Set task A – Rewrite the satellite image records below, from their first line through the line with "building: (104, 425)", changing "road" to "street" and keeping everything else the same. Leave the pictures out.

>> begin Document section

[PATCH v5 4/4] box: introduce multikey indexes in memtx

Vladimir Davydov vdavydov.dev at gmail.com
Tue May 7 16:13:49 MSK 2019


On Mon, May 06, 2019 at 06:46:03PM +0300, Vladimir Davydov wrote:
> The patch looks generally okay, but I think there's a problem re
> field_map_size we have overlooked. The problem is memtx_tuple_delete
> uses field_map_size to find out the allocation size:
> 
>  | void
>  | memtx_tuple_delete(struct tuple_format *format, struct tuple *tuple)
>  | {
>  | 	struct memtx_engine *memtx = (struct memtx_engine *)format->engine;
>  | 	say_debug("%s(%p)", __func__, tuple);
>  | 	assert(tuple->refs == 0);
>  | 	size_t total = sizeof(struct memtx_tuple) + format->field_map_size +
>  | 		tuple->bsize;
>  | 	tuple_format_unref(format);
>  | 	struct memtx_tuple *memtx_tuple =
>  | 		container_of(tuple, struct memtx_tuple, base);
>  | 	if (memtx->alloc.free_mode != SMALL_DELAYED_FREE ||
>  | 	    memtx_tuple->version == memtx->snapshot_version ||
>  | 	    format->is_temporary)
>  | 		smfree(&memtx->alloc, memtx_tuple, total);
>  | 	else
>  | 		smfree_delayed(&memtx->alloc, memtx_tuple, total);
>  | }
> 
> How's it going to work in case the field map stored in a tuple is
> greater than field_map_size?
> 
> I think we should calculate the real size of the field map here
> in case the format allows multikey indexes.

Turned out we don't need to compute the field map size when we free a
tuple - we can simply use tuple->data_offset. Sorry, I overlooked it
during review. Pushed the patch below to master.
--

>From 55e1a140db245b5eb1f50ff9de0568c6f402316e Mon Sep 17 00:00:00 2001
From: Vladimir Davydov <vdavydov.dev at gmail.com>
Date: Tue, 7 May 2019 14:51:06 +0300
Subject: [PATCH] box: zap field_map_get_size

Turns out we don't really need it as we can use data_offset + bsize
(i.e. the value returned by tuple_size() helper function) to get the
size of a tuple to free. We only need to take into account the offset
of the base tuple struct in the derived struct (memtx_tuple).

>> end Document section

Set task B – Write what comes next in the memtx patch email, picking up after its final sentence.

>> begin Data excerpts

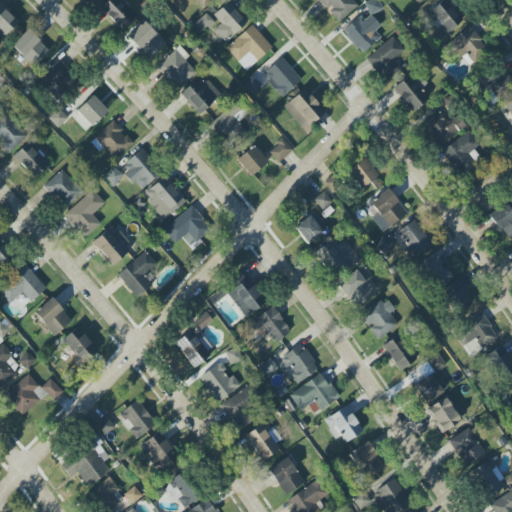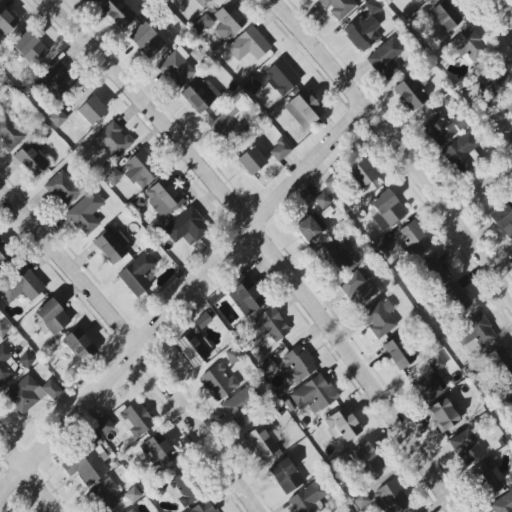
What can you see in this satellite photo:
building: (95, 0)
building: (417, 1)
building: (201, 2)
building: (372, 6)
building: (338, 7)
building: (117, 12)
road: (502, 12)
building: (445, 15)
building: (228, 21)
building: (202, 24)
building: (362, 32)
building: (146, 40)
building: (468, 45)
building: (248, 47)
building: (30, 48)
road: (319, 53)
building: (385, 59)
building: (176, 68)
building: (54, 76)
building: (281, 77)
building: (495, 83)
building: (251, 86)
building: (410, 93)
building: (199, 94)
building: (303, 108)
building: (507, 112)
building: (80, 113)
building: (230, 125)
building: (442, 129)
building: (9, 133)
building: (111, 141)
building: (279, 150)
building: (462, 152)
building: (30, 160)
building: (251, 161)
building: (139, 170)
building: (362, 173)
building: (113, 176)
building: (62, 189)
building: (482, 189)
road: (483, 194)
building: (164, 198)
building: (322, 201)
road: (442, 202)
building: (385, 210)
building: (85, 213)
building: (503, 218)
building: (186, 227)
building: (310, 228)
building: (412, 239)
road: (263, 243)
building: (111, 245)
building: (338, 255)
building: (435, 270)
building: (137, 274)
building: (22, 286)
building: (357, 286)
building: (246, 297)
building: (455, 298)
road: (182, 301)
building: (52, 317)
building: (379, 318)
building: (202, 321)
building: (267, 326)
building: (477, 333)
road: (136, 342)
building: (78, 347)
building: (192, 348)
building: (398, 352)
building: (26, 360)
building: (499, 363)
building: (296, 364)
building: (268, 367)
building: (430, 382)
building: (216, 383)
building: (29, 394)
building: (509, 396)
building: (238, 411)
building: (442, 415)
building: (136, 419)
building: (342, 424)
building: (104, 425)
building: (262, 441)
building: (465, 447)
building: (157, 452)
building: (365, 460)
building: (87, 463)
road: (28, 473)
building: (285, 476)
building: (487, 479)
building: (181, 491)
building: (105, 495)
building: (132, 495)
building: (307, 498)
building: (390, 498)
building: (361, 501)
building: (502, 503)
building: (201, 507)
building: (345, 509)
building: (131, 510)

>> end Data excerpts

Exercise response A –
What can you see in this satellite photo:
building: (95, 0)
building: (417, 1)
building: (201, 2)
building: (372, 6)
building: (338, 7)
building: (117, 12)
street: (502, 12)
building: (445, 15)
building: (228, 21)
building: (202, 24)
building: (362, 32)
building: (146, 40)
building: (468, 45)
building: (248, 47)
building: (30, 48)
street: (319, 53)
building: (385, 59)
building: (176, 68)
building: (54, 76)
building: (281, 77)
building: (495, 83)
building: (251, 86)
building: (410, 93)
building: (199, 94)
building: (303, 108)
building: (507, 112)
building: (80, 113)
building: (230, 125)
building: (442, 129)
building: (9, 133)
building: (111, 141)
building: (279, 150)
building: (462, 152)
building: (30, 160)
building: (251, 161)
building: (139, 170)
building: (362, 173)
building: (113, 176)
building: (62, 189)
building: (482, 189)
street: (483, 194)
building: (164, 198)
building: (322, 201)
street: (442, 202)
building: (385, 210)
building: (85, 213)
building: (503, 218)
building: (186, 227)
building: (310, 228)
building: (412, 239)
street: (263, 243)
building: (111, 245)
building: (338, 255)
building: (435, 270)
building: (137, 274)
building: (22, 286)
building: (357, 286)
building: (246, 297)
building: (455, 298)
street: (182, 301)
building: (52, 317)
building: (379, 318)
building: (202, 321)
building: (267, 326)
building: (477, 333)
street: (136, 342)
building: (78, 347)
building: (192, 348)
building: (398, 352)
building: (26, 360)
building: (499, 363)
building: (296, 364)
building: (268, 367)
building: (430, 382)
building: (216, 383)
building: (29, 394)
building: (509, 396)
building: (238, 411)
building: (442, 415)
building: (136, 419)
building: (342, 424)
building: (104, 425)

Exercise response B –
There's a catch though:

 - We use sizeof(struct memtx_tuple) + field_map_size + bsize for
   allocation size.
 - We set data_offset to sizeof(struct tuple) + field_map_size.
 - struct tuple is packed, which makes its size 10 bytes.
 - memtx_tuple embeds struct tuple (base) at 4 byte offset, but since
   it is not packed, its size is 16 bytes, NOT 4 + 10 = 14 bytes as
   one might expect!
 - This means data_offset + bsize + offsetof(struct memtx_tuple, base)
   doesn't equal allocation size.

To fix that, let's mark memtx_tuple packed. The only side effect it has
is that we save 2 bytes per each memtx tuple. It won't affect tuple data
layout at all, because struct memtx_tuple already has a packed layout
and so 'packed' will only affect its size, which is only used for
computing allocation size.

My bad I overlooked it during review.

Follow-up f1d9f2575c11 ("box: introduce multikey indexes in memtx").

diff --git a/src/box/field_map.c b/src/box/field_map.c
index fd696c19..1876bdd9 100644
--- a/src/box/field_map.c
+++ b/src/box/field_map.c
@@ -114,22 +114,4 @@ field_map_build(struct field_map_builder *builder, char *buffer)
 		extent_wptr += sizeof(uint32_t) + extent_offset_sz;
 	}
 	assert(extent_wptr == buffer + builder->extents_size);
-	assert(field_map_get_size(field_map,
-				  builder->slot_count * sizeof(uint32_t)) ==
-	       field_map_build_size(builder));
-}
-
-uint32_t
-field_map_get_size(const uint32_t *field_map, uint32_t format_field_map_sz)
-{
-	uint32_t total = format_field_map_sz;
-	int32_t field_map_items = format_field_map_sz / sizeof(uint32_t);
-	for (int32_t slot = -1; slot >= -field_map_items; slot--) {
-		if ((int32_t)field_map[slot] >= 0)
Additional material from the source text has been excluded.